There was also a fascinating speech by Farhat Makni, Associate Architect at Sfax’s City Hall in Tunisia about urban green development and a notable speech by Rachid El Harchi, who is responsible for the International cooperation and private investments at the North of Morocco Promotion and Development Agency, who spoke about core values for a balanced urban and territorial development.
The Mediterranean Week is organised by the Association of the Mediterranean Chambers of Commerce and Industry, in abridged form ASCAME, an organisation uniting the Chambers of Commerce and Industry and other similar institutions of the countries around the Mediterranean, with a potential membership of 500 Chambers of Commerce, and other associated entities, from the 23 countries bordering the Mediterranean Sea.
ASCAME was created in 1982 with the primary goal of furthering economic cooperation throughout the Mediterranean region, showing a strategic vision of North-South cooperation and integration. This vision was confirmed by the establishment of the Euro-Mediterranean Partnership in 1995 and is validated today by the Union for the Mediterranean.
ASCAME is since 2007 on a day-to-day basis coordinated by Anwar Zibaoui. Bringing together Business people and representatives of multilateral agencies and international institutions, it offers a platform for thinking and exchanging experiences.
This blog post was introduced by a quote from Fernand Braudel (1902-1985). He was a was a French historian and his scholarship focused on three main projects, each representing several decades of intense study: The Mediterranean (1923–66), Civilization and Capitalism (1955–79), and the unfinished Identity of France (1970–85). Braudel has been considered one of the greatest of the modern historians who have emphasized the role of large-scale socioeconomic factors in the making and writing of history.
The first book, The Mediterranean, is a cherished treasure in my bookshelf.

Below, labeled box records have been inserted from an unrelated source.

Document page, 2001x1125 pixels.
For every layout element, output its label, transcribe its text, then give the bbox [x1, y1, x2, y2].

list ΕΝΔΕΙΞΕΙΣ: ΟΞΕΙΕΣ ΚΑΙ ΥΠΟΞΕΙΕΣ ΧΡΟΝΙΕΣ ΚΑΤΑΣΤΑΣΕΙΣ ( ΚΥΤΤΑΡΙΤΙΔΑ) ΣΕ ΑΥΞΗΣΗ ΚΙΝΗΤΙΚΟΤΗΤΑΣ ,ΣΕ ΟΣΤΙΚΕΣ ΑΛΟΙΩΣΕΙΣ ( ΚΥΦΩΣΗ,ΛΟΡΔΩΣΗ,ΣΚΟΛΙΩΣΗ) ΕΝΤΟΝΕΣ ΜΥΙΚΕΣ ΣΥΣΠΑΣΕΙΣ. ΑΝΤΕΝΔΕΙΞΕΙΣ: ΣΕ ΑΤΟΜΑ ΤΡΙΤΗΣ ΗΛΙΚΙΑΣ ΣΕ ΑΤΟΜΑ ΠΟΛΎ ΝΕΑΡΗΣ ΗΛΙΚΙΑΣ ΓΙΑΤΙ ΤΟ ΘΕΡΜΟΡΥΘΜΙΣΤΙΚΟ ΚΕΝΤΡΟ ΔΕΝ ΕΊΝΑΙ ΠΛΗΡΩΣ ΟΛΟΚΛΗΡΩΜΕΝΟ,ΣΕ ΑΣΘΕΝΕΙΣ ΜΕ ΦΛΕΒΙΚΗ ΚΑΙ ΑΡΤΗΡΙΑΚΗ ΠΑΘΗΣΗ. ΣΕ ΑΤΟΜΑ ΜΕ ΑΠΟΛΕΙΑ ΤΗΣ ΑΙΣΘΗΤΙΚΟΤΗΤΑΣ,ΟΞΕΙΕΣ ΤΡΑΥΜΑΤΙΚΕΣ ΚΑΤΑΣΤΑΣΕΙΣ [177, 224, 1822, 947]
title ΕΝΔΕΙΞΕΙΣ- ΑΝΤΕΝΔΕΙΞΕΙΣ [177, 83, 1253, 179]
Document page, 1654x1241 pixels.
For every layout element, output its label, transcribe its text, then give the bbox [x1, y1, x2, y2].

I read it when I studied history in the 1980s and being an economist by education, the structure of the book and the tour around the Mediterranean of the 1500s fascinated me. It contains explanations of the rise of the Ottoman Empire, how Egyptians made iced drinks, why Algiers became the capital of piracy, how the banking system created the first transcontinental roads, and much more in and extraordinary mixture with many surprising connections.
For Braudel there was no single Mediterranean Sea. There are many seas, indeed a "vast, complex expanse" within which men operate. Life is conducted on the Mediterranean: people travel, fish, fight wars, and drown in its various contexts. And the sea articulates with the plains and islands. Life on the plains is diverse and complex; the poorer south is affected by religious diversity (Catholicism and Islam), as well as by intrusions, both cultural and economic, from the wealthier north.
Braudel’s Mediterranean is centered on the sea, but just as important, it is also the cities, desert and the mountains. In other words, the Mediterranean cannot be understood independently from what is exterior to it. Any rigid adherence to boundaries falsifies the situation.
Mediterranean cities were created as development around ports. The ports allowed the cities to grow, the Greek cities, spreading the Greek culture, the Roman cities, import of grain from Egypt, the Phoenician cities, bringing prosperity through trade.
People and cities around the Mediterranean have always communicated and reached out to each other for knowledge exchange, trade and development. With this in mind, attending the Mediterranean Week felt like a continuation of an ancient and important tradition.